The twenty-minute Double Sextet consists of mirroring sextets made up of violin (Yvonne Lam for 8B and Alexander Barantschik for SFS), cello (Nicholas Photinos for 8B and Amos Yang for SFS), flute (Nathalie Joachim for 8B and Tim Day for SFS), clarinet (Michael J. Maccaferri for 8B and Corey Bell for SFS), piano (Lisa Kaplan for 8B and Robin Sutherland for SFS), and vibraphone (Matthew Duvall for 8B and Jacob Nissly). The flute and clarinet parts are occasionally written for very high registers and the sound becomes electronic and otherworldly over the constantly changing pulse of the pianos and vibraphones, while the two strings (which sounded electrified, but subtly amplified) added their own richness.

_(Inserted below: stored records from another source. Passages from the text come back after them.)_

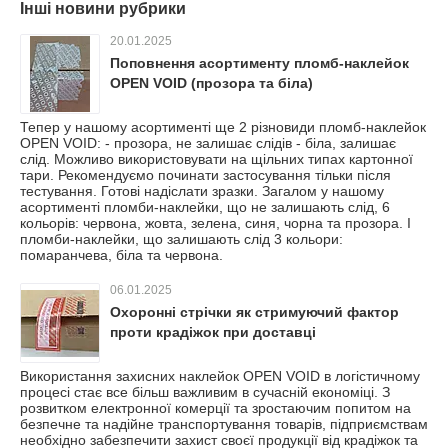
Інші новини рубрики
20.01.2025
Поповнення асортименту пломб-наклейок
OPEN VOID (прозора та біла)
Тепер у нашому асортименті ще 2 різновиди пломб-наклейок
OPEN VOID: - прозора, не залишає слідів - біла, залишає
слід. Можливо використовувати на щільних типах картонної
тари. Рекомендуємо починати застосування тільки після
тестування. Готові надіслати зразки. Загалом у нашому
асортименті пломби-наклейки, що не залишають слід, 6
кольорів: червона, жовта, зелена, синя, чорна та прозора. І
пломби-наклейки, що залишають слід 3 кольори:
помаранчева, біла та червона.
06.01.2025
Охоронні стрічки як стримуючий фактор
проти крадіжок при доставці
Використання захисних наклейок OPEN VOID в логістичному
процесі стає все більш важливим в сучасній економіці. З
розвитком електронної комерції та зростаючим попитом на
безпечне та надійне транспортування товарів, підприємствам
необхідно забезпечити захист своєї продукції від крадіжок та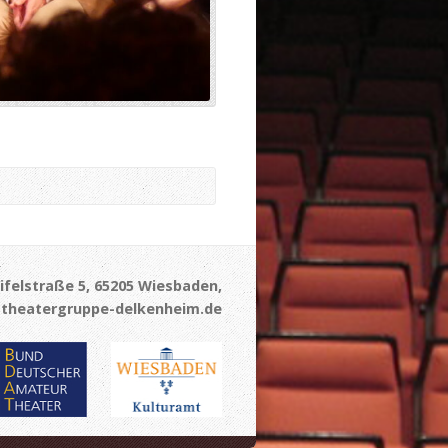
ifelstraße 5, 65205 Wiesbaden,
theatergruppe-delkenheim.de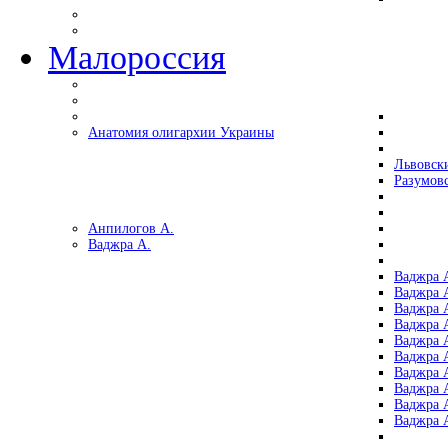
Малороссия
Анатомия олигархии Украины
Львовск
Разумов
Анпилогов А.
Ваджра А.
Ваджра А
Ваджра А
Ваджра 
Ваджра 
Ваджра А
Ваджра А
Ваджра 
Ваджра 
Ваджра 
Ваджра 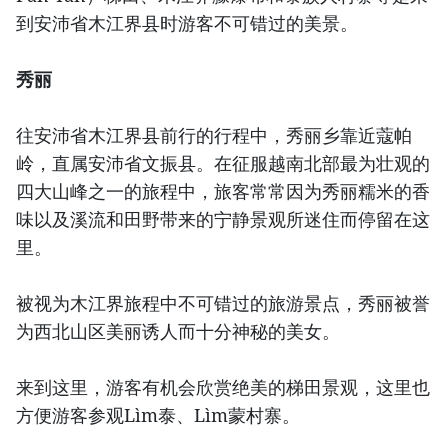
到安沛省木江界县时游客不可错过的美景。
秀丽
往安沛省木江界县前行的行程中，秀丽乡靠近蔻帕
岭，直属安沛省文振县。在征服越南北部最为壮观的
四大山峰之一的旅程中，旅客常常因为秀丽糯米的香
味以及溪流和田野带来的宁静景观所迷住而停留在这
里。
被视为木江界旅程中不可错过的旅游景点，秀丽被誉
为西北山区美丽诱人而十分神秘的美女。
来到这里，游客有机会欣赏绝美的梯田景观，这里也
方便游客参观Lìm泰、Lìm蒙村寨。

Then the entire huge San Francisco Symphony trooped back onto the stage for Reich's 1985 Three Movements. Reich was being feted for the week in honor of his 80th birthday on October 3rd. At a quick Q&A at the SF Conservatory of Music last Thursday, my friend Patrick Vaz reported that somebody asked Reich about Three Movements and he replied that "it isn't a very good piece," and he's right. Unlike Copland, Reich occasionally writes splendid vocal music but large orchestras have never really been his medium. Glad to heave heard the piece once, though.

4 comments:

Hattie said...

Pardon my old lady
grumpiness, but Copland is someone I am very tired of. He did not have much taste. Kind of like Leonard Bernstein that way, both wonderfully talented but capable of putting out the worst kind of schlock in some misguided effort to please a wider public.
I listened to Prokofiev's Classic Symphony the other day on my car radio and thought, "Now there is a piece of pleasing and accessible music that is at the same time first rate."

Civic Center said...

Your old lady grumpiness is pardoned. I'm feeling the same way about Copland these days, but have plenty of younger friends whose musical taste I respect that worship him. We'll see how they feel when they are old and grumpy.

sfwillie said...

Here's one for Hattie:

1967 I was 18, attending a free symphonic band (yuck) concert at SF State. At the completion of the Copland piece I said to my date, maybe a little too loudly, "Well, that was boring!"

Upon which the conductor made a broad gesture to the audience and a man sitting immediately in front of me stood up to acknowledge the surge of applause. The man who stood up was, of course, Aaron Copland.

Civic Center said...

Willie with the Aaron Copland anecdote win!